“… kann’s auch gut gebrauchen.” tönt ein deutsches Volkslied von August Schnezler aus dem 19. Jahrhundert. Ich befasse mich in diesem Artikel mit der Situation, dass man es vielleicht nicht mehr gebrauchen kann und veräußern möchte.
Die edlen Metalle finden sich in allerlei unterschiedlichen Formen wieder. Ketten und Ringe dienen als Schmuckstücke. Münzen, Medaillen und Barren als Wertanlage. Die beiden häufigsten Edelmetalle sind Gold und Silber.
Vielleicht macht man gerade Frühjahrsputz im Tresor, oder ist knapp bei Kasse und beschliesst Dinge zu verkaufen, die aus Edelmetallen hergestellt sind.
Kurswerte
Grundsätzlich lassen sich Gegenstände aus Edelmetallen zum Materialwert an darauf spezialisierte Händler verkaufen. Doch bevor man zu einem Händler geht, sollte man sich Klarheit darüber verschaffen, ob sich die Mühe lohnt.
Edelmetalle werden – ähnlich wie Wertpapiere – an den Börsen gehandelt und dabei sogenannte “Spot”-Kurse festgestellt und zwar – verwirrenderweise pro Unze (“oz”). Ein Kilogramm sind 32,154 Unzen. Zum Zeitpunkt dieses Artikels lag der Silber-Kurs bei ca. 462 Euro, für Gold bei 34.028 Euro. Gold ist also etwa 73 mal so wertvoll wie Silber.

AUFGABE 1: Kopiere aus dem Text über Edelmetalle wortgetreu den Abschnitt, der mit den Worten „Vielleicht macht man“ beginnt und mit „die Mühe lohnt.“ endet.
AUFGABE 2: Welche Formen von Edelmetallen nennt der Text über Edelmetalle? Zähle alle auf.
AUFGABE 3: Schreib den Text über den Verkauf von Edelmetallen nach seinem letzten Satz weiter.
Die Liste unten hat mit dem Text über Edelmetalle nichts zu tun.

Gespeicherte Einträge
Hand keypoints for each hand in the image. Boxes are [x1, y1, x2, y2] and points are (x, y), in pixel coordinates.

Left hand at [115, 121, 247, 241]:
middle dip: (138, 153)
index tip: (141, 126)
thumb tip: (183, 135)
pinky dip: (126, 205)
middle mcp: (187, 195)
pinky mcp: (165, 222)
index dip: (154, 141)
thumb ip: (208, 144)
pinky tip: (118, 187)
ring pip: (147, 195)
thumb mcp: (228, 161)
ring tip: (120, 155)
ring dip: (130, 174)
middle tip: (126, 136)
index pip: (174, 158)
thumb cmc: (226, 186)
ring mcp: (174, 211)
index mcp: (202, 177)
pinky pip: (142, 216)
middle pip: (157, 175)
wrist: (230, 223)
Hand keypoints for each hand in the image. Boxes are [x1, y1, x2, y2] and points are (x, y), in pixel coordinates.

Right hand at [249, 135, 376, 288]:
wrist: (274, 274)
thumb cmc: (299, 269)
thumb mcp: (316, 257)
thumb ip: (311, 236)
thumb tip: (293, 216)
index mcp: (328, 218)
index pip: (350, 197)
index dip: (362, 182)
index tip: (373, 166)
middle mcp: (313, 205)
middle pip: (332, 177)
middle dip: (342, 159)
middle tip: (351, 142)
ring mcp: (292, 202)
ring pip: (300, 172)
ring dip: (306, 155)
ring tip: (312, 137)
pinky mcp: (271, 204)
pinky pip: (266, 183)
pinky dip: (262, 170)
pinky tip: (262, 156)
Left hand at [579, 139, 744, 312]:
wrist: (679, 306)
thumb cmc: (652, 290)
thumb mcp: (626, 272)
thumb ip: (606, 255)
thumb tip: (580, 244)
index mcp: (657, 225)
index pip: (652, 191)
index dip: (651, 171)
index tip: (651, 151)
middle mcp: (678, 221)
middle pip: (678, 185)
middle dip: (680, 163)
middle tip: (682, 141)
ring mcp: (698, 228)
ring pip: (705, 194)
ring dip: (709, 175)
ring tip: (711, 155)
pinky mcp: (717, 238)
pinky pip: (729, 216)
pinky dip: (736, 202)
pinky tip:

ANTWORTFELD 1:
Vielleicht macht man gerade Frühjahrsputz im Tresor, oder ist knapp bei Kasse und beschliesst Dinge zu verkaufen, die aus Edelmetallen hergestellt sind.
Kurswerte
Grundsätzlich lassen sich Gegenstände aus Edelmetallen zum Materialwert an darauf spezialisierte Händler verkaufen. Doch bevor man zu einem Händler geht, sollte man sich Klarheit darüber verschaffen, ob sich die Mühe lohnt.

ANTWORTFELD 2: Ketten, Ringe, Münzen, Medaillen, Barren

ANTWORTFELD 3:
Dieser Kurs ist allerdings nur für Banken und Profi-Händler zugänglich. Niedergelassene Händler zu denen man seine Wertgegenstände hintragen kann liegen mit ihren Kursen ein paar Prozent unterhalb der Spot-Kurse. Wer aber daheim den Wert seiner edlen Dinge eruieren will, für den sind die Börsenkurse ein guter Anhaltspunkt.
Feinheiten
Üblicherweise werden Schmuckstücke nicht aus reinem Silber oder Gold herstellt, sondern in Legierungen verarbeitet, um eine größere Härte zu erzielen. Den Anteil an Silber/Gold erkennt man aufgrund einer eingeprägten Zahl, der Punzierung. Diese dreistellige Zahl ist einfach die Anzahl Promille, also wie viele Teile von Tausend, an Edelmetall beinhaltet sind.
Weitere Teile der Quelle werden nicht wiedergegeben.